Decisões judiciais e falhas ambientais
Dez anos depois do início das operações, em 2016, tribunais brasileiros concluíram que essa condição não foi cumprida. As decisões apontam que os efeitos ambientais e sociais provocados por Belo Monte foram muito mais severos do que os estudos iniciais indicavam.
Segundo Ana Laíde Barbosa, integrante do Movimento Xingu Vivo, grupo que se opõe ao projeto desde 2008, os julgamentos apenas confirmaram alertas antigos. Para ela, esse entendimento foi resultado de pesquisas, vivência direta e do conhecimento tradicional acumulado pelas comunidades afetadas.
Dependência do Brasil da energia hidrelétrica
As recentes derrotas judiciais reacenderam o debate sobre a forte dependência do Brasil em relação à energia hidrelétrica. Grande parte da eletricidade nacional ainda vem de barragens espalhadas pelo país.
Belo Monte, a segunda maior usina do Brasil, começou a ser planejada ainda durante a ditadura militar nos anos 1970. No entanto, o projeto só avançou décadas depois, em 2010, durante o segundo mandato do presidente Luiz Inácio Lula da Silva. Atualmente, a usina responde por cerca de 10 por cento da eletricidade produzida no país.
Indenizações e obrigações impostas à empresa
Em dezembro, o Supremo Tribunal Federal determinou que o governo federal pague 19 milhões de reais, aproximadamente 3 milhões de euros, como compensação às comunidades indígenas prejudicadas pela obra.
Em outra decisão, um tribunal local ordenou que a Norte Energia, responsável pela construção e operação da usina, forneça água potável às comunidades que perderam suas fontes naturais, passando a depender de água engarrafada.

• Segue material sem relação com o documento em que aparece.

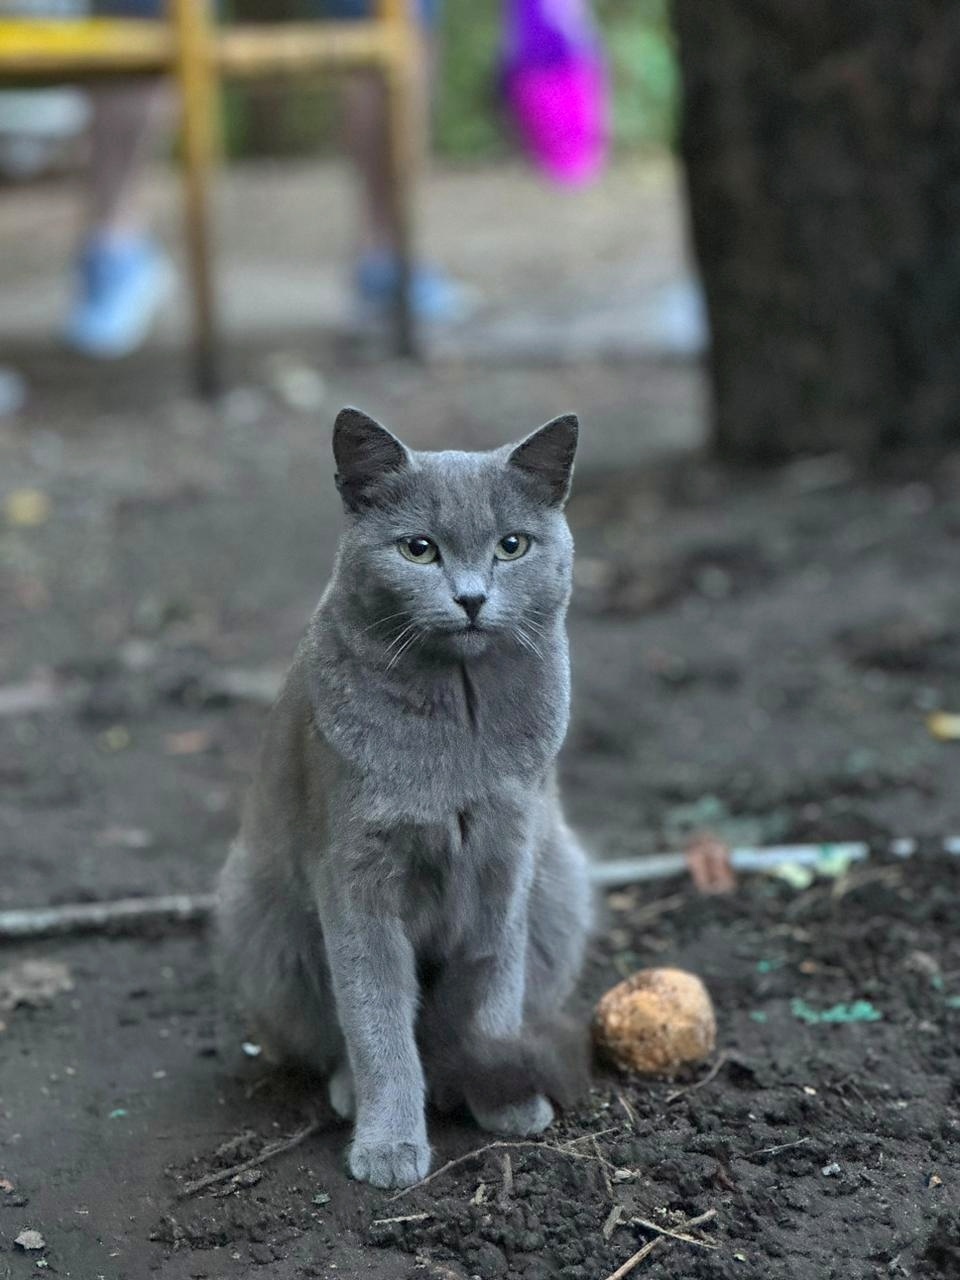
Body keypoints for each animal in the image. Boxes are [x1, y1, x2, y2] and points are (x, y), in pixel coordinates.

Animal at [217, 407, 593, 1187]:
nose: (472, 598)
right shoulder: (355, 876)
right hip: (255, 916)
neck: (461, 716)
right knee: (328, 1037)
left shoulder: (507, 857)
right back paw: (349, 1093)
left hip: (563, 882)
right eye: (419, 550)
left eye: (513, 545)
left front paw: (500, 1094)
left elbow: (492, 991)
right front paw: (389, 1146)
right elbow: (376, 1018)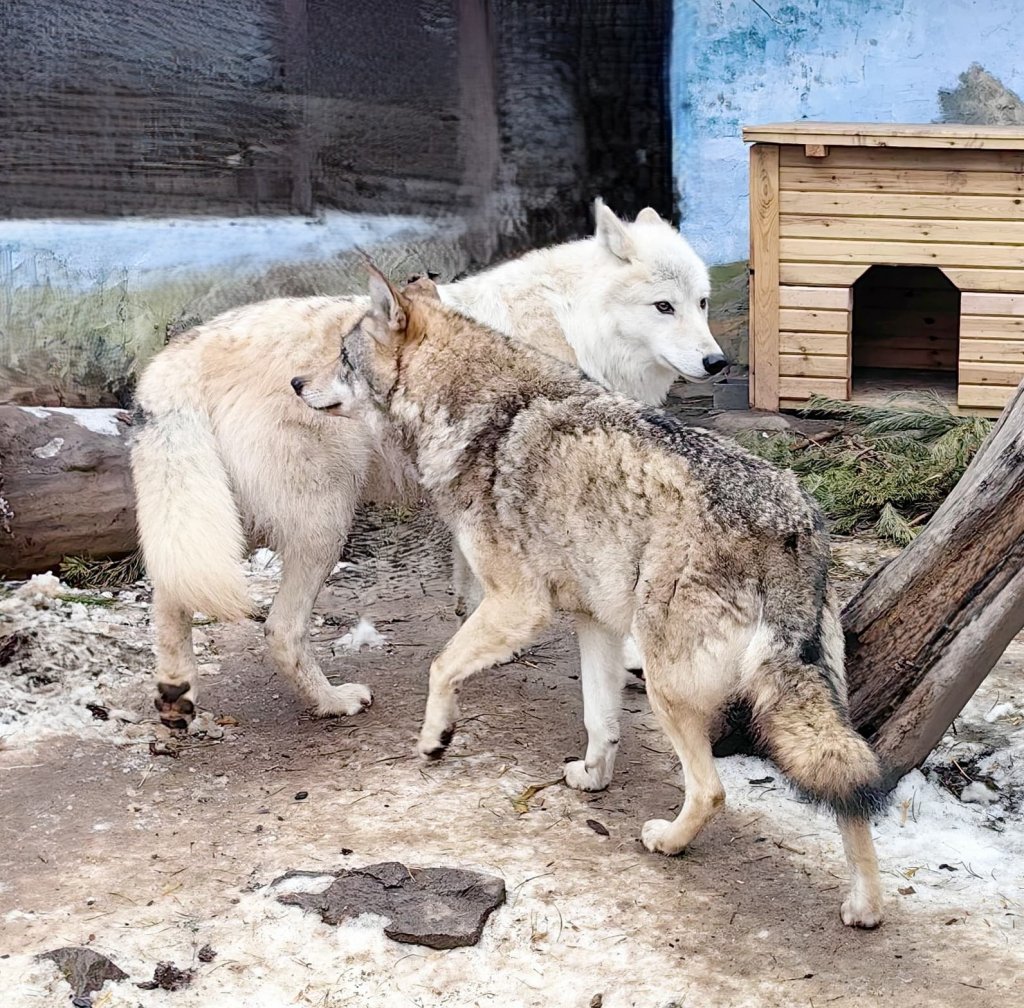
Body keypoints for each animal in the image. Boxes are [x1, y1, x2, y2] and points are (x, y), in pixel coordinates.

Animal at [130, 198, 729, 733]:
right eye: (663, 307)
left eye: (701, 303)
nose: (717, 361)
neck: (573, 324)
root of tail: (180, 355)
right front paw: (628, 660)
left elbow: (473, 586)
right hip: (323, 526)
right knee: (279, 629)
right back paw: (332, 702)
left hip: (213, 525)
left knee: (171, 596)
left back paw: (176, 697)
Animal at [299, 268, 888, 930]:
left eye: (341, 357)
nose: (295, 383)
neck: (475, 412)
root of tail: (789, 521)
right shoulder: (594, 624)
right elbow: (598, 719)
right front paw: (592, 777)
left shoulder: (516, 606)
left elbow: (440, 666)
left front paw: (435, 738)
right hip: (802, 694)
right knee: (850, 785)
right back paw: (865, 905)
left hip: (667, 685)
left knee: (712, 790)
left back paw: (668, 840)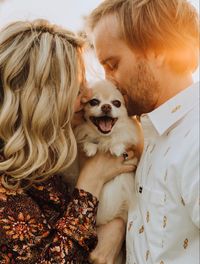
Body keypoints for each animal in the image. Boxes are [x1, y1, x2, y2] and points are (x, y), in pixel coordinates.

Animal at [74, 80, 142, 264]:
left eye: (116, 103)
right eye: (94, 102)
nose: (105, 106)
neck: (104, 138)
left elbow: (121, 140)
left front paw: (117, 147)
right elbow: (89, 140)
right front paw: (90, 147)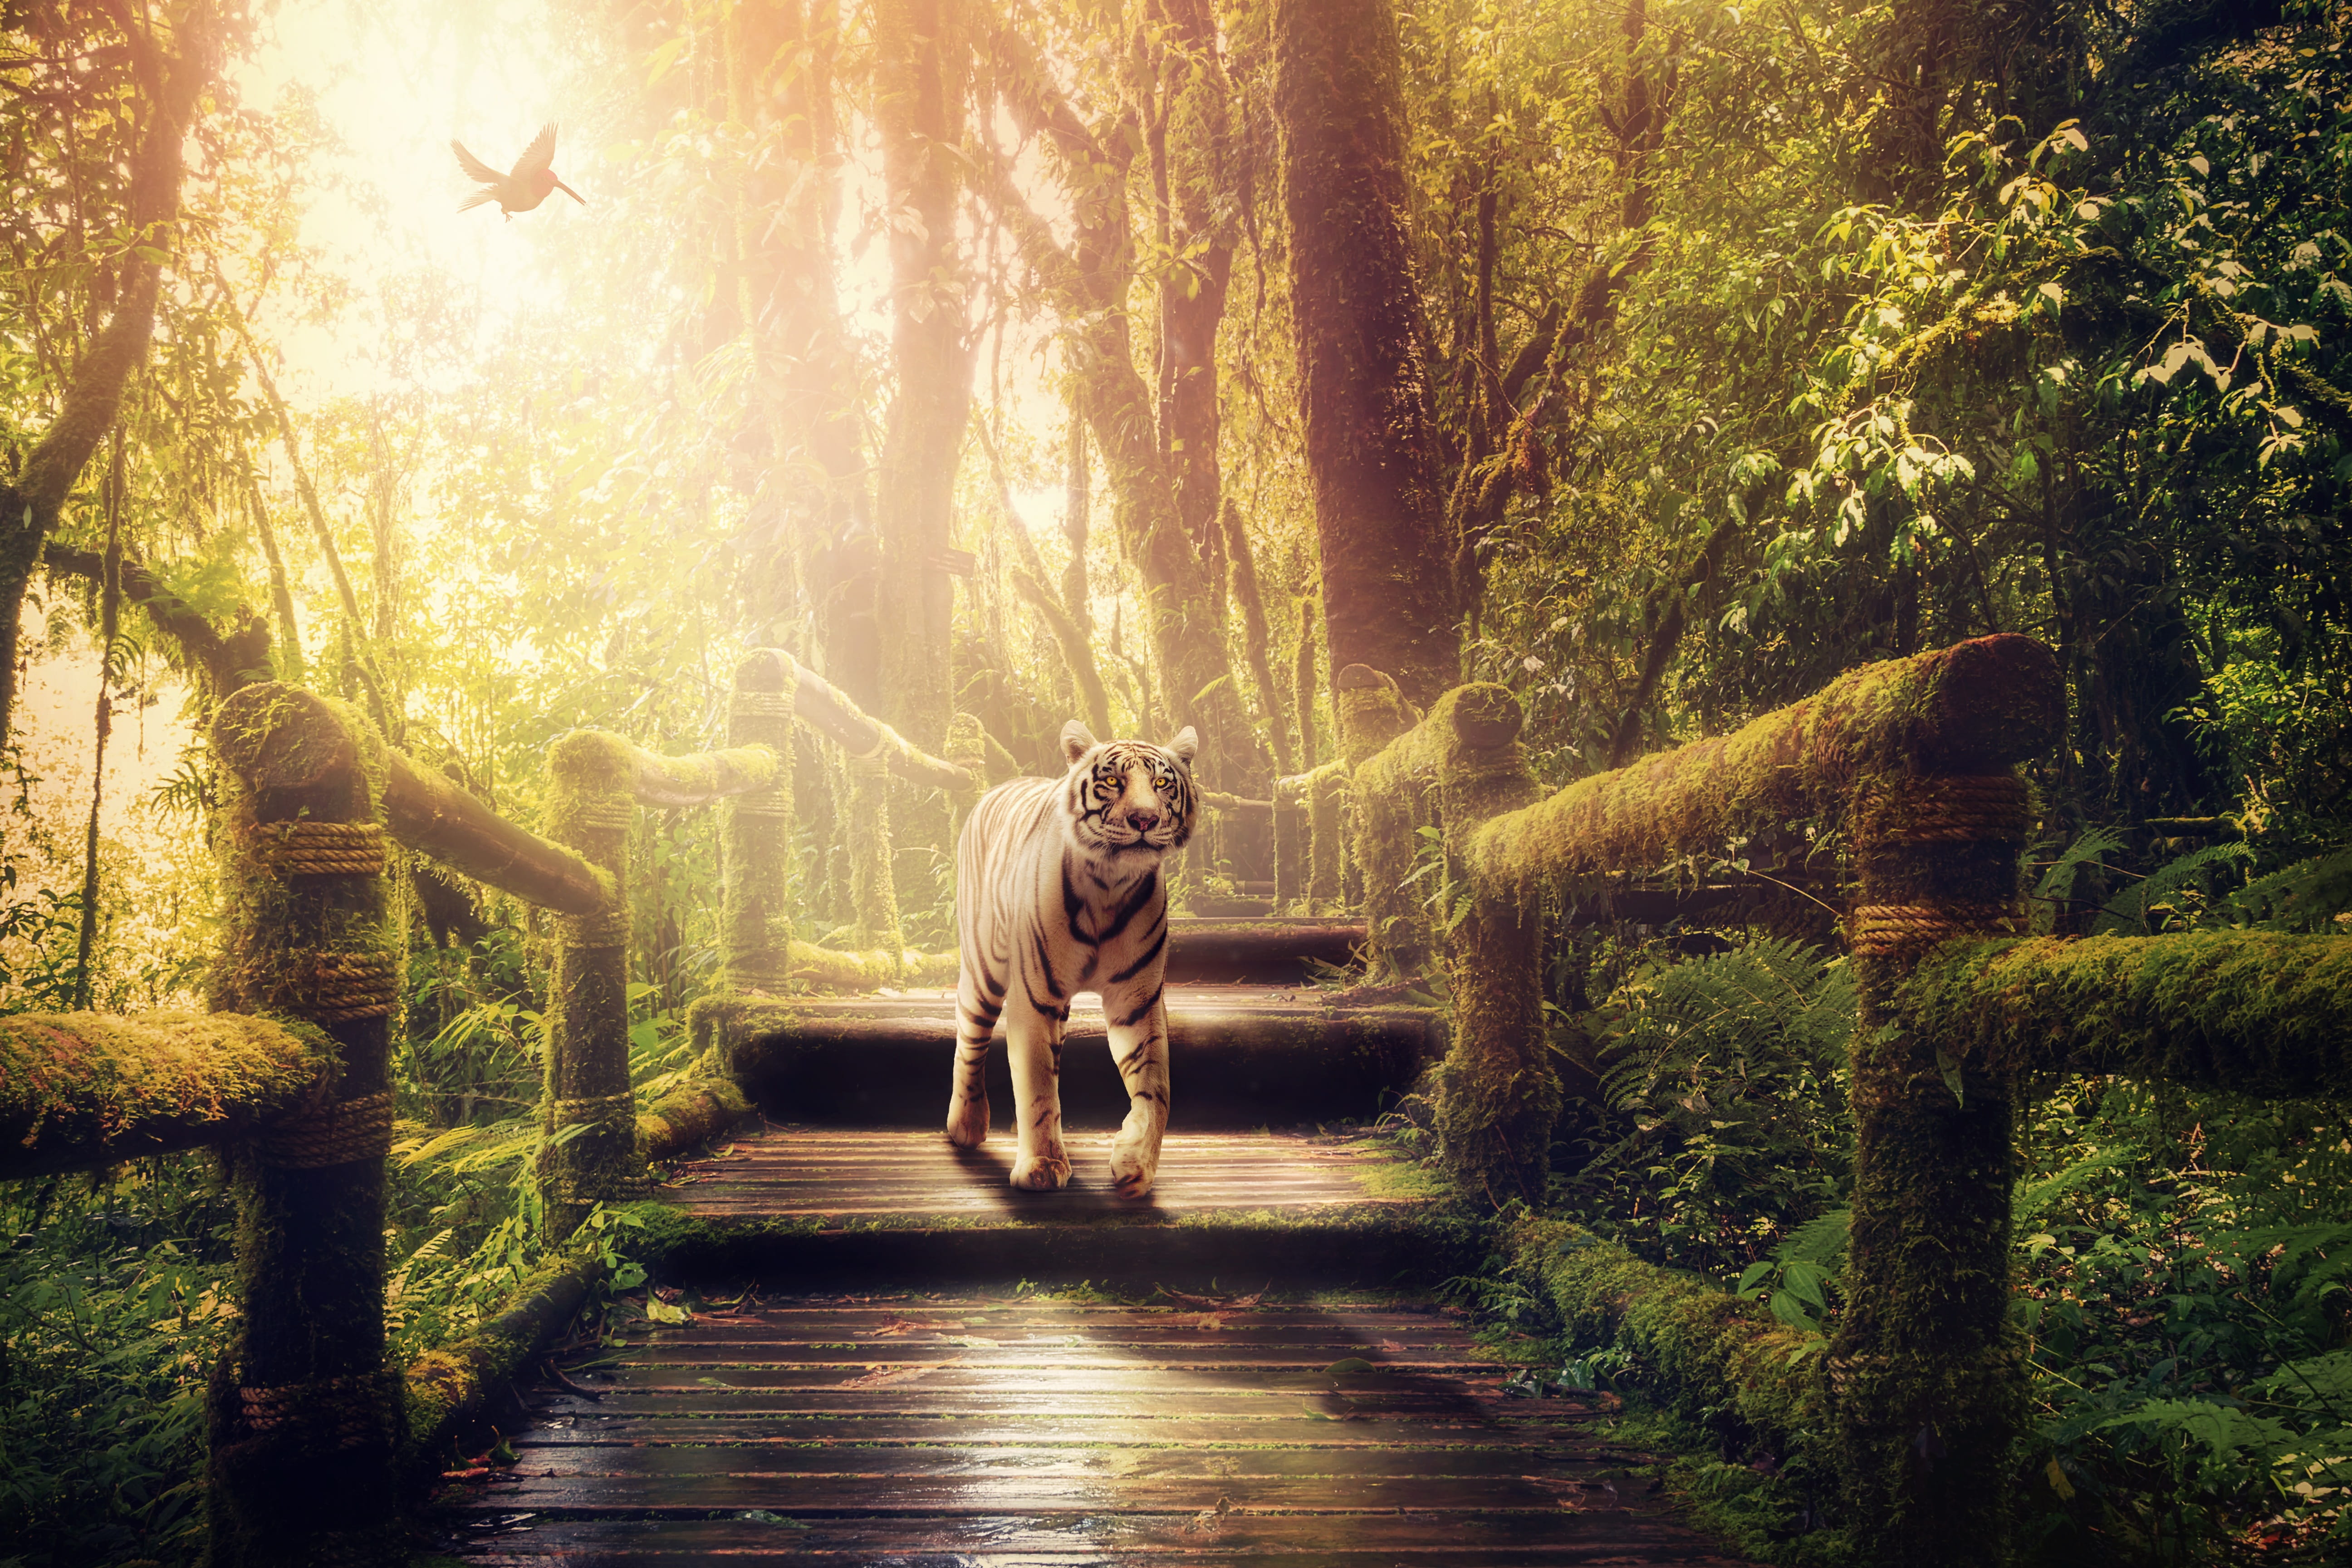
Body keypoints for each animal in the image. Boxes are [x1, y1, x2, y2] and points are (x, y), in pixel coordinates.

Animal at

A decisão mais impactante veio de um juiz federal, que exigiu uma reavaliação da quantidade de água desviada do rio Xingu para o funcionamento das turbinas. A empresa afirma que essa medida pode reduzir a geração de energia.
A Norte Energia declarou que a revisão não terá efeitos imediatos e que qualquer alteração só poderá ocorrer após o esgotamento de todos os recursos legais. Segundo a empresa, o modelo atual busca equilibrar proteção ambiental, segurança energética e custos para os consumidores.
Líderes locais informam que a companhia iniciou a distribuição de água na região do Xingu, entregando galões de 20 litros a cada 15 dias, embora nem todas as famílias estejam cadastradas no programa.
Aprovação acelerada de grandes obras
A construção de Belo Monte ocorreu em meio a protestos e um processo de licenciamento marcado por disputas judiciais. Em 2012, as obras chegaram a ser suspensas temporariamente após uma decisão que apontou falhas na consulta às comunidades afetadas. Na ocasião, a Norte Energia negou ter causado danos ou deslocado povos indígenas.
A partir de fevereiro, uma nova legislação aprovada pelo Congresso no ano passado permitirá acelerar a aprovação de projetos de infraestrutura considerados estratégicos. Especialistas alertam que, com isso, conflitos e impactos semelhantes aos observados em Belo Monte podem se tornar mais frequentes no país.
Conclusão
O caso da usina de Belo Monte evidencia os desafios de conciliar grandes projetos de infraestrutura com a preservação ambiental e os direitos das populações tradicionais. As decisões judiciais recentes reforçam a necessidade de planejamento mais rigoroso, escuta efetiva das comunidades locais e avaliação realista dos impactos de longo prazo. Ao mesmo tempo, o debate sobre a dependência brasileira da energia hidrelétrica ganha força, especialmente diante de novas leis que prometem acelerar obras de grande porte.